Although the year has begun with a potential bond default by China’s Kaisa Group, a multitude of defaults through the year is unlikely in view of the reasonable economic growth and sustained liquidity for refinancing. The gradual relaxation of property policies in China should also support the Chinese property sector.
International bond issues from Asia hit a record of US$210bn last year, and there should be no problem in finding buyers for another year of heavy supply. One positive development in the last five years has been the superior ability of Asian investors to absorb Asian bonds, taking 57%–58% of last year’s new issues, up from 40%–45% of a much smaller volume pre-crisis. While the share of retail investors has declined (to 10% last year from 14% in 2013 and 16% in 2012), institutional investors have stepped up to absorb the ever-increasing supply.
That brings us to the question of what will happen when interest rates start rising. Based upon previous rate cycles, there is no evidence to support an automatic widening or narrowing of credit spreads; rather, spreads depend on the prevailing macro and credit environment. For example, in 1993–94, as the Fed raised rates by 300bp, average BBB credit spreads declined by about 30bp; in 2004–06, when the Fed raised rates by 425bp, spreads fell 80bp.
GIVEN THE REASONABLE economic growth, subdued default rate, higher spreads in Asia and the growing investor base, our base case is that Asian spreads would contract by about 20bp this year, delivering a total return of about 3% assuming five-year Treasury yields rise about 70bp. While this is lower than last year’s total return, it must be remembered that about 60% of last year’s return came from falling Treasury yields, a supporting factor unlikely to be repeated this year.
However, our forecast is not meant to rule out high volatility or idiosyncratic risks during the year. If oil and commodity prices continue to decline, or if the Russian situation gets worse, emerging markets in general could suffer and a contagion effect could reach Asia as well. While it stands to reason that Asia would be a net beneficiary of lower oil prices, and investors should be able to differentiate Asia from other emerging markets, volatility may still affect valuations in the interim.
Europe still has the potential to emerge as a significant source of volatility, if either Greece were to depart the currency union, or QE fails to revive growth and lift inflation. Closer to home, China could roil the markets, too, if it struggles to rev up its economy or if Chinese local-government debt becomes a challenge.
The consolation in these cases is that the Fed might be pushed to slow the pace of rate increases, and equity markets may perform worse than expected, again prompting higher allocations to fixed income.

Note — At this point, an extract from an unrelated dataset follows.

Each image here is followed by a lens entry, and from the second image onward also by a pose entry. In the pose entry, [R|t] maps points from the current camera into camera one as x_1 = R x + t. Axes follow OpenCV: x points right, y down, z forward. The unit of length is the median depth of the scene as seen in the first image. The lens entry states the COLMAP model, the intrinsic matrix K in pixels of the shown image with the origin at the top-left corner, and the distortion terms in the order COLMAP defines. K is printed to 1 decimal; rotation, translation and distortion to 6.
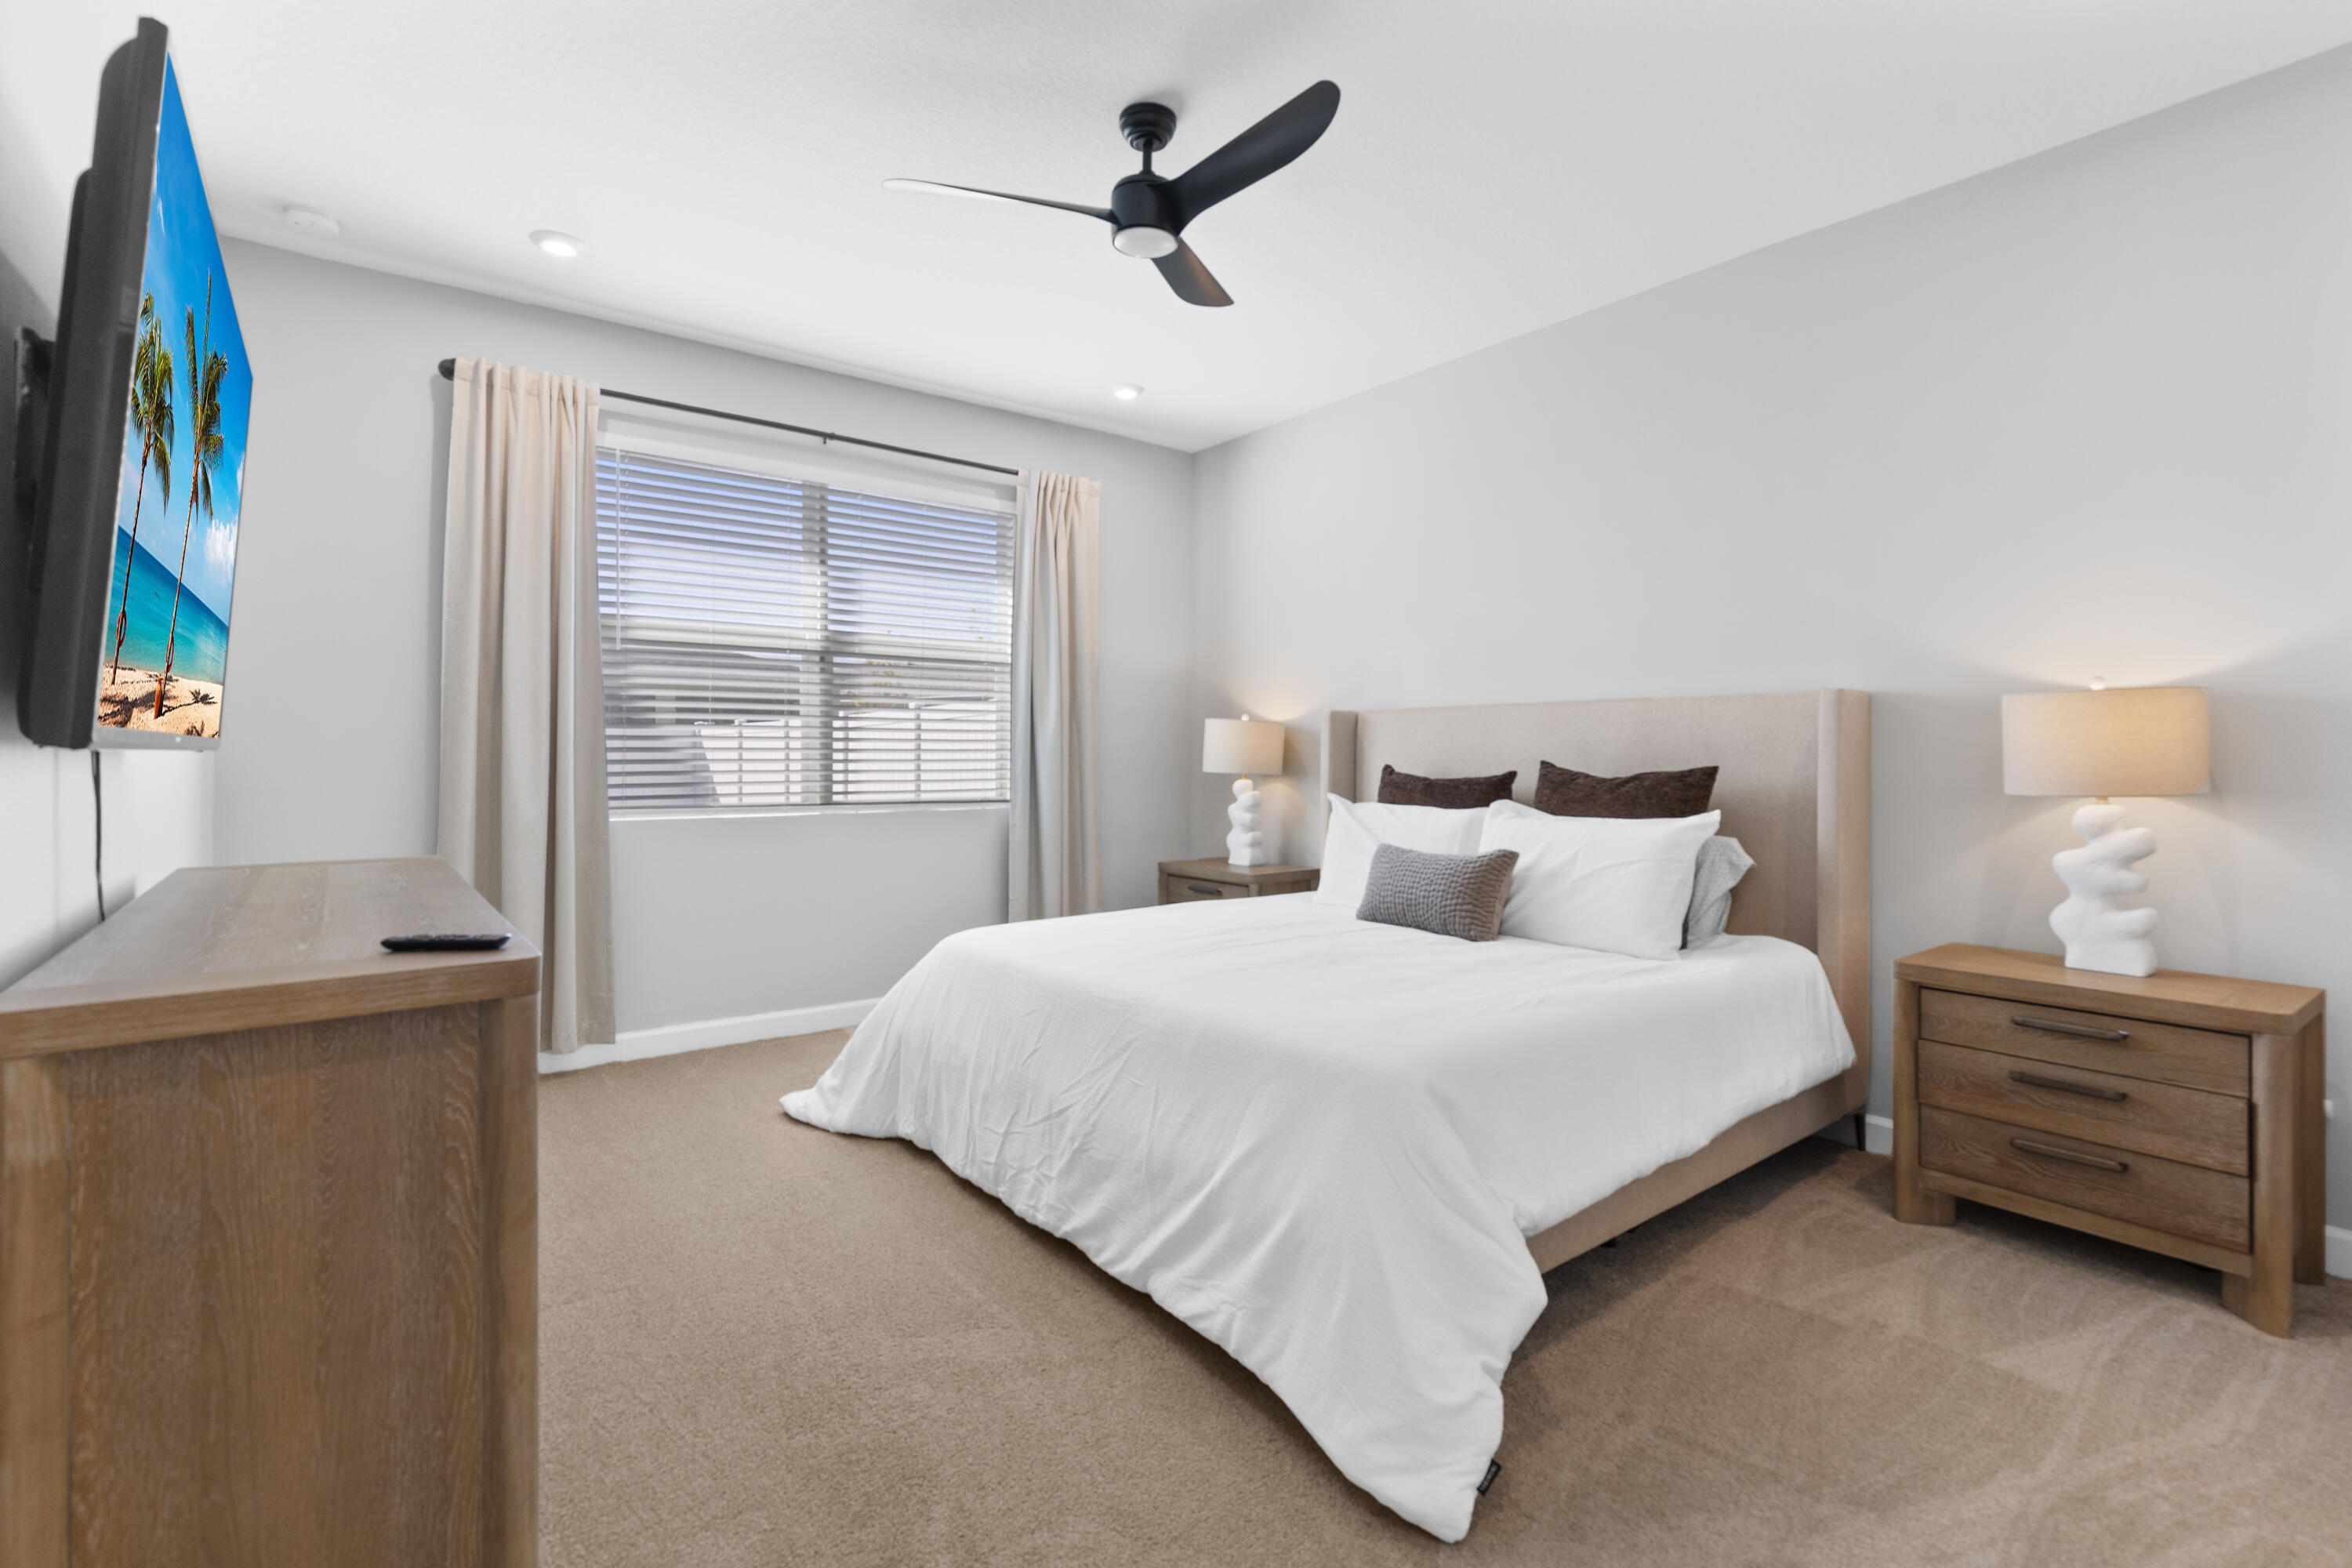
lens RADIAL K [[1074.2, 0, 1198.1], [0, 1074.2, 771.8], [0, 0, 1]] dist [0.010630, -0.001824]
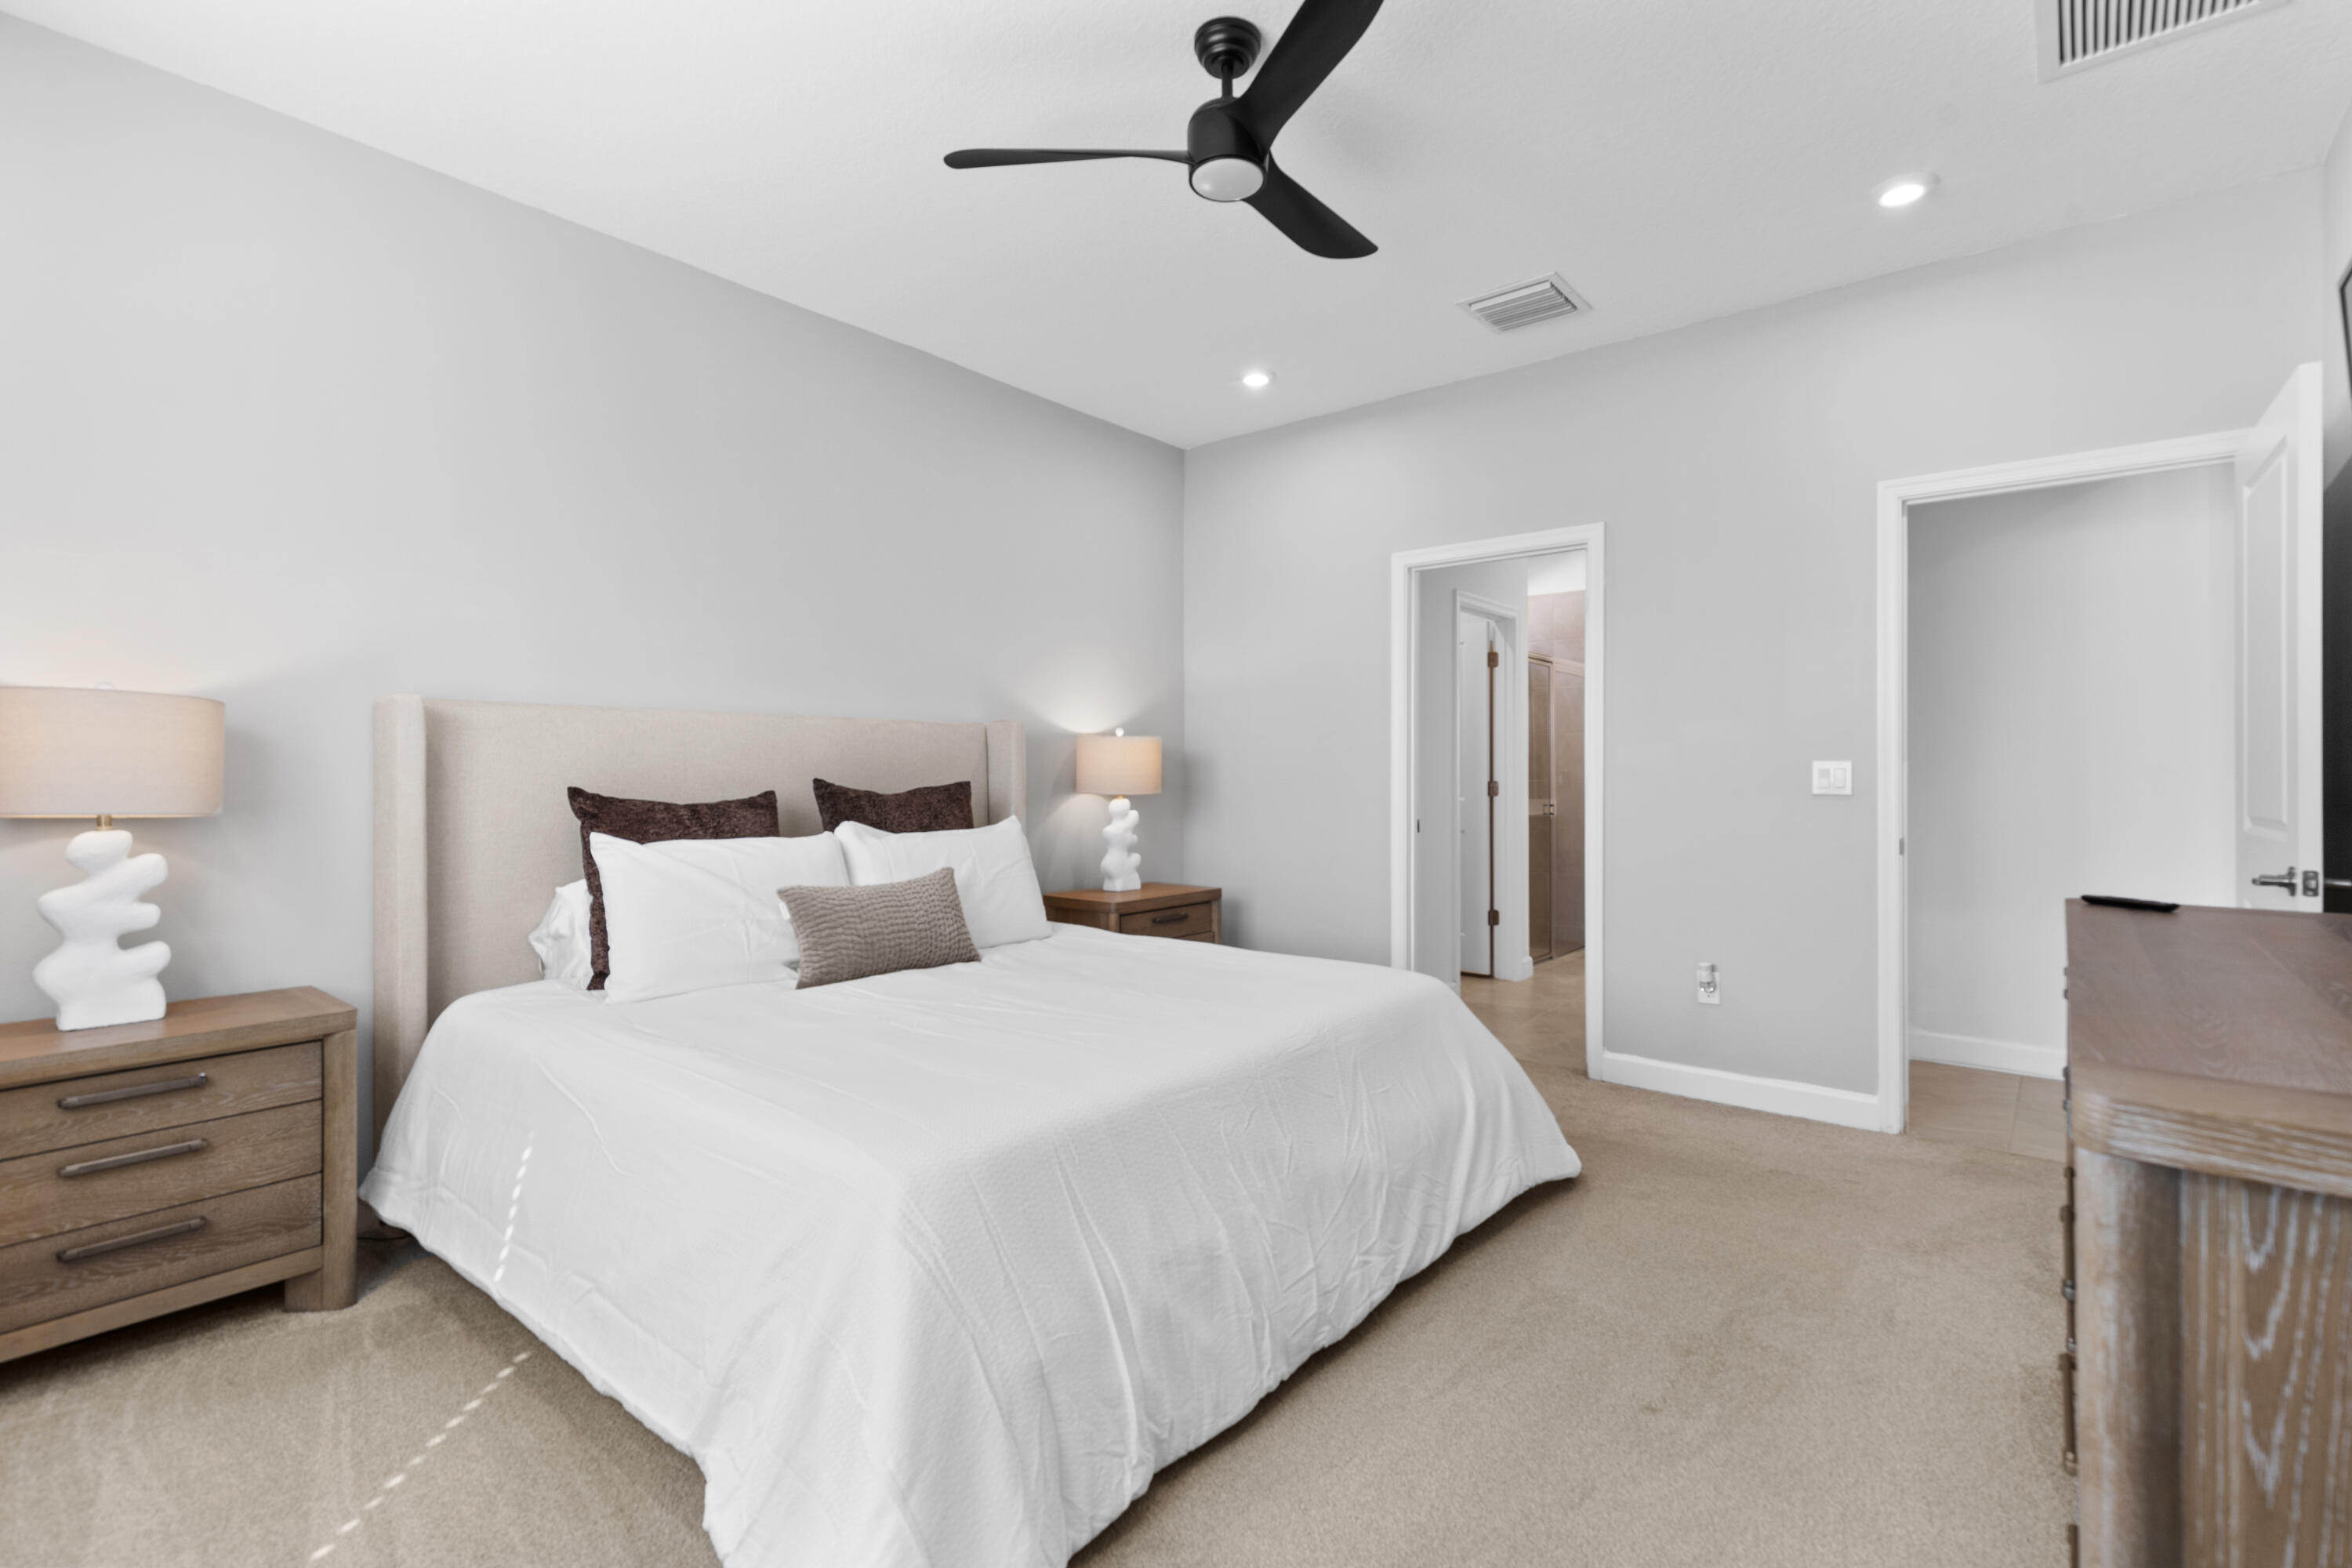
lens RADIAL K [[1074.2, 0, 1199.6], [0, 1074.2, 776.2], [0, 0, 1]] dist [0.010630, -0.001824]
pose [[-0.220771, 0.003312, 0.975320, -0.623107], [0.019573, 0.999808, 0.001036, -0.006385], [-0.975129, 0.019319, -0.220793, 0.854318]]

Within Asian credit, although we are tempted to say that high-yield bonds would outperform investment-grade bonds in view of their higher carry, volatility in high-yield is likely to be much higher this year and one or two mistakes could wipe out the returns from a high-yield portfolio. Individual risks have risen in Chinese property, and some lower-rated issuers may find it difficult to refinance their maturing bonds. Issuers from the resources sector from Indonesia and China are at risk of a further slide in commodity prices. Subordinated debt issues from banks are also pressuring higher-rated high-yield bonds. Our preferred strategy is to overweight investment-grade, while maintaining an exposure to high-quality high-yield names.